Philippe Crevel : Les circonstances économiques ont fortement pesé sur le quinquennat de Nicolas Sarkozy du fait de la grande récession de 2008-2009 tandis que François Hollande a hérité de la fin de la crise européenne de 2011-2012. Ainsi, le quinquennat de Nicolas Sarkozy est un quinquennat sur fond de crise économique centenaire quand celui de François Hollande est post-crise. 

Au niveau fiscal, les deux présidents ont agi différemment. Dans un premier temps, Nicolas Sarkozy a plutôt voulu réduire la fiscalité à travers notamment la défiscalisation des heures supplémentaires, la réduction des droits de succession et de donation et à travers des mesures de relance par la fiscalité. A l'inverse, François Hollande a alourdi fortement les impôts au début de son quinquennat : hausse de l'impôt sur le revenu, hausse de la TVA, hausse des cotisations retraite, imposition du capital selon les mêmes règles que le travail.
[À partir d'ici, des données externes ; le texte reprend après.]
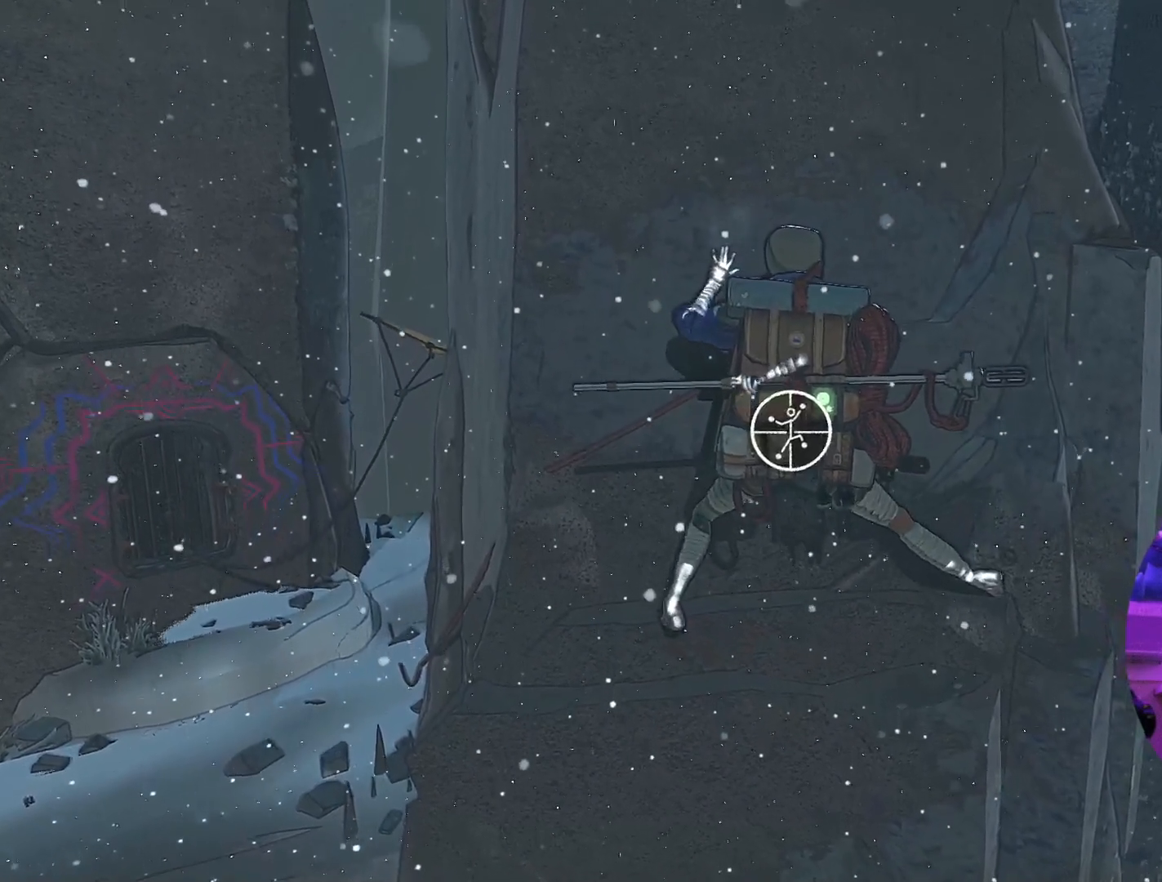
{"buttons": ["R1"], "left_stick": "down-left", "right_stick": "down-left", "events": [[183, "right_stick", "right"], [350, "left_stick", "down-left"], [383, "right_stick", "center"], [483, "right_stick", "down-left"]]}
Ce choc fiscal a été majeur -plus d'une trentaine de milliards d'euros sur les ménages-.

Les secondes parties de quinquennat diffèrent également. Nicolas Sarkozy a été contraint d'augmenter les impôts à partir de 2010 pour assainir la situation : augmentations de cotisations sociales, alourdissement du prélèvement social sur les revenus financiers. François Hollande a plutôt fait l'inverse : face à la montée de la grogne, il a très légèrement diminué les prélèvements –en passant d'un maximum de 44,8% du PIB à 44,7%- et a légèrement baissé les impôts sur le revenu de six milliards d'euros quand les ménage ont supporté des hausses de plus de 30 milliards d'euros au cours des premières années.
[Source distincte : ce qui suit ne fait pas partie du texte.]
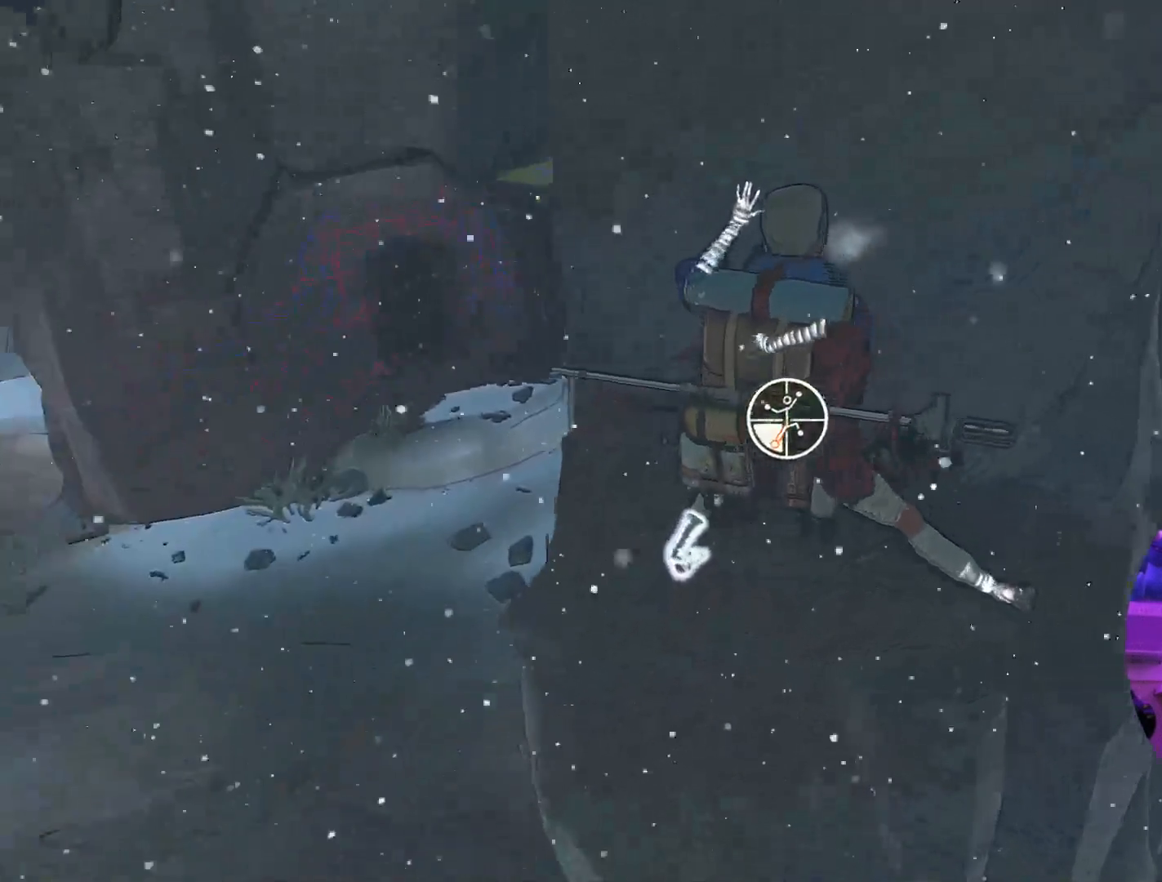
{"buttons": [], "left_stick": "down-right", "right_stick": "center", "events": [[83, "left_stick", "down-right"], [250, "R1", "up"]]}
Thomas Carbonnier : Une gardienne d’immeuble âgée de 50 ans me déclarait : "Le propriétaire de mon immeuble a tout vendu à la découpe. Les nouveaux copropriétaires n’ont pas les moyens de maintenir mon emploi, ils m’ont licencié. Le propriétaire quitte la France à cause de la pression fiscale... Qui va désormais me donner de l’emploi... ?".

Passé 50 ans et sans diplôme, je vous laisse deviner la réponse… Malheureusement, plutôt que de faire preuve de pédagogie vis-à-vis du peuple français et au nom d’une idéologie, les élus politiques ont oublié que les contribuables les plus aisés sont également ceux qui procurent de l’emploi dans notre pays. La Belgique et le Luxembourg l’ont d’ailleurs bien compris depuis longtemps et accueillent bien volontiers les contribuables qui souhaitent favoriser le développement économique du pays !  

Au-delà des aspects de techniques fiscales, les politiques fiscales par les deux Présidents ont été radicalement opposées : Nicolas Sarkozy a tenté de faire revenir les contribuables les plus aisés en France (bouclier fiscal) alors que François Hollande a tout fait pour les faire fuir (taxe à 75%) !

Le Président Sarkozy avait instauré le fameux bouclier qui se fissura avant de céder définitivement sous les assauts idéologiques des socialistes. Ce recul sous la pression politique a contribué à un sentiment de défiance chez les exilés fiscaux. Il avait également permis à beaucoup de salariés d’effectuer des heures supplémentaires exonérées de fiscalité. Beaucoup de salariés ont ainsi pu augmenter leur pouvoir d’achat et investir le produit de leurs efforts dans l’économie réelle (achat à crédit d’un logement, travaux de rénovation dans le logement, paiement d’études de qualité à leurs enfants, etc).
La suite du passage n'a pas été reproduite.